La responsable de l’évaluation du stock de sébaste de l’Unité 1 note également que les changements climatiques ont une incidence importante sur le «trait d’histoire de vie» des poissons. C’est-à-dire que leur taille, leur croissance, leur maturité sexuelle et leur taux de mortalité ne sont plus du tout ce qu’ils étaient par le passé. Les poissons rouges d’aujourd’hui sont plus petits, leur croissance est plus lente, ils se reproduisent plus hâtivement et ils meurent aussi plus tôt qu’avant, relève Caroline Senay. «Ça change et ça change vite! Mais exactement où ça va aller? On a bien de la misère à le prévoir parce qu’on assiste à des conditions jamais observées. Aux sciences, on est sorti de l’enveloppe du connu et on fait du mieux qu’on peut, mais c’est vraiment difficile pour nous de savoir comment ces petites bibites-là vont réagir aux conditions qu’on a jamais vues dans le Golfe.»
DONNÉES EN TEMPS OPPORTUN
La biologiste de l’IML reconnaît d’ailleurs, comme le soulignait récemment le commissaire fédéral à l’environnement et au développement durable, que les scientifiques manquent de données provenant du secteur de la capture pour leurs évaluations de stock. Caroline Senay dit qu’il est difficile d’obtenir ces données «en temps opportun». «C’est sûr qu’on voudrait plus de données, mais la surveillance des pêches, ça reste compliqué de savoir ce qui sort de l’eau. On ne peut pas toujours être avec les pêcheurs sur les bateaux. Et c’est surtout difficile pour les sciences d’avoir les données qui existent. Ça peut prendre un an, deux ans, avant d’avoir les données de toutes les régions. Ça fait que c’est sûr que ça ne nous aide pas à bien faire notre travail.»

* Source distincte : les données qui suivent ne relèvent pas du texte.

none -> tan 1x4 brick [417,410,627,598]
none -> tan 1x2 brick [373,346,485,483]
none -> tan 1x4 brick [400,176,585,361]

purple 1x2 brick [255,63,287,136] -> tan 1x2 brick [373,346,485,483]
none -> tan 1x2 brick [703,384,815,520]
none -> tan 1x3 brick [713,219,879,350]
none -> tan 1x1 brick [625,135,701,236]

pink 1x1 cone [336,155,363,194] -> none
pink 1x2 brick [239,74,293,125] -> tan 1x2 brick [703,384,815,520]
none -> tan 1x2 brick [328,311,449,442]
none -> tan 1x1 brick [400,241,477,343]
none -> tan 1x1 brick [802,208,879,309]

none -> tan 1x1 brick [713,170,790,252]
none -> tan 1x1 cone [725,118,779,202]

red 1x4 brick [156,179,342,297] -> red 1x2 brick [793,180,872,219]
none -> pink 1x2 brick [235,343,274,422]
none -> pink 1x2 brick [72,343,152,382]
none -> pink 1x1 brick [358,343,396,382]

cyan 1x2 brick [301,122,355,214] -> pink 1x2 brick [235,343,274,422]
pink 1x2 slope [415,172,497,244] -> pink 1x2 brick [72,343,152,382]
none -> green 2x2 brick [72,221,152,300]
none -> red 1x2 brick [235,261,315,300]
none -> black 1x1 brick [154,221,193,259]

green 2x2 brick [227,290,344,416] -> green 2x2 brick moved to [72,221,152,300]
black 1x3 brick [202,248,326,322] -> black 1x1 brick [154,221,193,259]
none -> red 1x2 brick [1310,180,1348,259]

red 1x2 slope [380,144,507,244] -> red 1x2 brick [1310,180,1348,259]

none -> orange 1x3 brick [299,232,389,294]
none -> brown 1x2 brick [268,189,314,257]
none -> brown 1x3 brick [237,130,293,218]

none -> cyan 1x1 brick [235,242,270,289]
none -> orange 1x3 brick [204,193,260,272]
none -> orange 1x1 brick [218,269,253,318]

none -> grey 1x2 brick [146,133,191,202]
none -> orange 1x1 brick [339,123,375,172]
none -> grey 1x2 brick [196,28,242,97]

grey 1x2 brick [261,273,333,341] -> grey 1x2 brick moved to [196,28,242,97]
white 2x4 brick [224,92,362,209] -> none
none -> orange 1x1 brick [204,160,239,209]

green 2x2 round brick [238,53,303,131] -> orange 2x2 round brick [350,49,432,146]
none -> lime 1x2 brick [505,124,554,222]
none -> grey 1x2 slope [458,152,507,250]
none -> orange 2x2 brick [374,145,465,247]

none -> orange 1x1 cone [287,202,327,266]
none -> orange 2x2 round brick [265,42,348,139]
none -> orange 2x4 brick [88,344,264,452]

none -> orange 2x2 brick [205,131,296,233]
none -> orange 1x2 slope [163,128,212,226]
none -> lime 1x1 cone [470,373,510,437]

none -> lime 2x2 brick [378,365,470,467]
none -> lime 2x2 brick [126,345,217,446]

Est-ce que l’intelligence artificielle aidera bientôt à aplanir cette difficulté? «L’intelligence artificielle, on peut lui donner bien des qualités, bien des torts, mais ce n’est pas demain matin que ça va solutionner tous nos problèmes au niveau de la gestion de données, nous répond la biologiste de l’IML. Mais de là à formuler une recommandation pour obtenir les données des pêcheurs en temps opportun, ça sort de mon cadre de travail parce que ce n’est pas moi qui en fais la gestion. Alors, je ne suis pas en mesure de dire où, exactement, ça accroche.»
Entretemps, Mme Senay rappelle que l’IML mène des travaux de recherche en bassin, en collaboration avec une doctorante de l’Institut des sciences de la mer de l’Université du Québec à Rimouski (Pêche Impact, juin 2022) pour mieux comprendre et anticiper les effets des changements climatiques – en particulier la hausse des températures et la désoxygénation des eaux du Golfe – sur la biologie du sébaste. De plus, la biologiste nous informe que le prochain rapport d’évaluation scientifique du stock, qui inclura les données de l’Unité 2 au sud de Terre-Neuve, est prévu pour l’hiver 2025.